When someone was satisfied from the beginning, soaked up all the new, good things in her life, did not mind the things that did not work out, tried to adjust and find her inner peace, and just kept growing.

So when does the U model of expat culture shock come from?

In the 1950s, Sverre Lysgaard, a sociology professor at Oslo University, presented it for the first time. He sought to use it to describe the cultural adaptation process among immigrants. But it was a model rather than a result of empirical research. Later, a number of researchers created similar models, but when confronted with experiences of actual emigrants, those models turned out to not be very true.

In some studies only 10% of the respondents confirmed they easily moved through the “U” phases of culture shock!

The explanation lies in our individual traits, our personality, and the new environment.

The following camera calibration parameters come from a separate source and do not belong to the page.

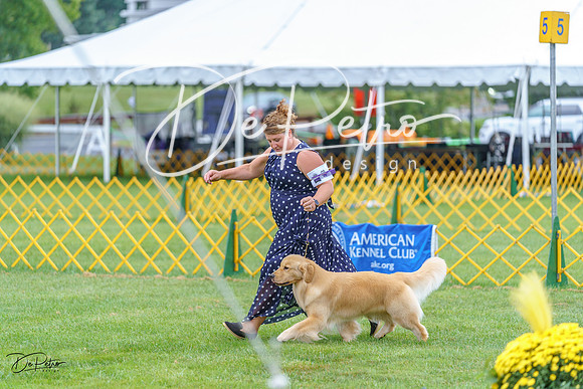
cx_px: 292
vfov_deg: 8.9
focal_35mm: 155
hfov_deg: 13.2
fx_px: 2511
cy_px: 194
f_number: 2.8
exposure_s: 1/640
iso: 640
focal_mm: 155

Colleen Ward, Stephen Bochner, and Adrian Furnham, the authors of The Psychology of Culture Shock explain that each experience is tailored to the individual.

So the way we manage culture shock depends on a number of factors, such as:

  • how different is the new culture from your home country’s;
  • your familiarity with the language;
  • your mentality;
  • your openness to new experiences;
  • your previous experience with foreign travel;
  • the level of tolerance and also the level of xenophobia in your new country;
  • support from friends and relatives at home and in the host country;
  • whether you have a defined role to perform in the new place;
  • and your level of independence.

What are your experiences? How do you cope? And what letter are you?